Darin heißt es unumwunden: "Wir verstehen, dass Russland Allseas eine gute Stange Geld bezahlt, um die Arbeiten an Nord Stream 2 fertigzustellen. Die Konsequenzen würden ihr Unternehmen allerdings zermalmen und hätten tödliche rechtliche und wirtschaftliche Folgen, wenn Sie auch nur einen Tag weiterarbeiten würden." Um zu verstehen, was genau damit gemeint ist, listen die beiden Senatoren alle Schiffe auf, die im Eigentum von "Allseas" stehen und weisen darauf hin, dass im Falle des Bruchs der Sanktionen "Ihre Schiffe unter US-Rechtsprechung fallen und zu eingefrorenem Vermögen würden". Und sie machen zeitlich enormen Druck: "Die Verbote werden unmittelbar schlagend, alle Sanktionen sind verpflichtend. Verbotene Aktivitäten sind mit dem Tag, an dem das Gesetz in Kraft tritt, exekutierbar. [...] Rechtsbrecher werden vom US-Markt ausgeschlossen und all ihr Eigentum wird für fünf Jahre blockiert [...] Wenn Sie gegen das Sanktionsgesetz verstoßen, fallen Ihre Schiffe unter die US-Rechtsprechung und werden eingefroren."
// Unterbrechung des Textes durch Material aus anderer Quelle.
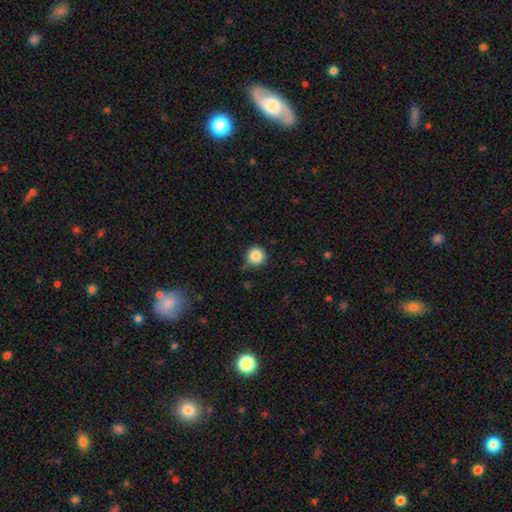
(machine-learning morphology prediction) smooth_or_featured: smooth (p=0.86) [alt: star or artifact p=0.10]
how_rounded: round (p=0.96) [alt: in between p=0.03]
merging: none (p=0.77) [alt: minor disturbance p=0.17]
Der Abschluss des Briefes liest sich wie eine üblicherweise mündlich vorgetragene Drohung im kriminellen Milieu, so wie Kiez-Ganoven einem zahlungsunwilligen Wirt erklären, dass er demnächst kein Wirtshaus mehr haben wird, wenn er nicht gehorcht. "Sie haben die Wahl", schreiben die beiden Senatoren an den Chef von "Allseas": "Hören Sie JETZT auf und verlassen Sie die Arbeit an der Pipeline unfertig [...] oder machen Sie den dummen Versuch, die Pipeline fertigzustellen, und riskieren für Ihr Unternehmen, dass es für immer vorbei mit dem Geschäft ist." Der Brief vom 18. Dezember trägt den Briefkopf des "United States Senate" und ging in Kopien an die Außen-, Finanz- und Energieminister der USA, Pompeo, Mnuchin und Brouillette. "Allseas" hat nur Stunden nach der Veröffentlichung dieses Briefes seine Arbeit eingestellt und das Verlegeschiff aus der Ostsee abgezogen.
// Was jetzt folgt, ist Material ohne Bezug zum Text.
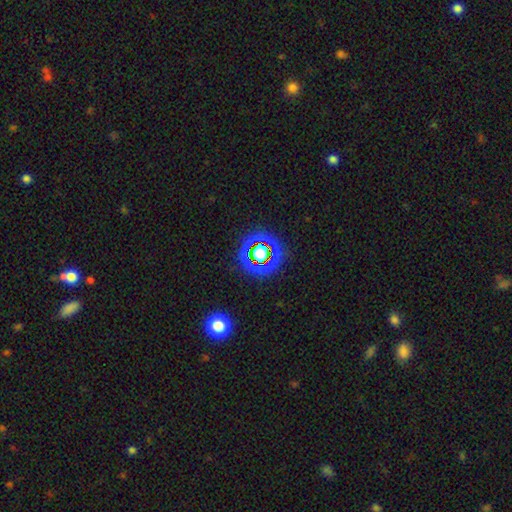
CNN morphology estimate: type=star or artifact (73%).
Bleibt anzumerken, dass Senator Ted Cruz, der Verfasser des Drohbriefes und des Sanktionsgesetzes, einer der bestbezahlen Lobbyisten für US-amerikanische Öl- und Gaskonzerne insbesondere in der Fracking-Industrie ist. Sein Berater Daniel Vajdich wurde vom ukrainischen Gasriesen Naftogaz mit der Aufgabe betraut, gegen Nord Stream 2 zu lobbyieren. Beide Senatoren, Cruz und Johnson, sind aktive Unterstützer der rechten Tea-Party-Bewegung.

Von Hannes Hofbauer ist zuletzt zum Thema erschienen: Feindbild Russland. Geschichte einer Dämonisierung. Promedia Verlag, Wien.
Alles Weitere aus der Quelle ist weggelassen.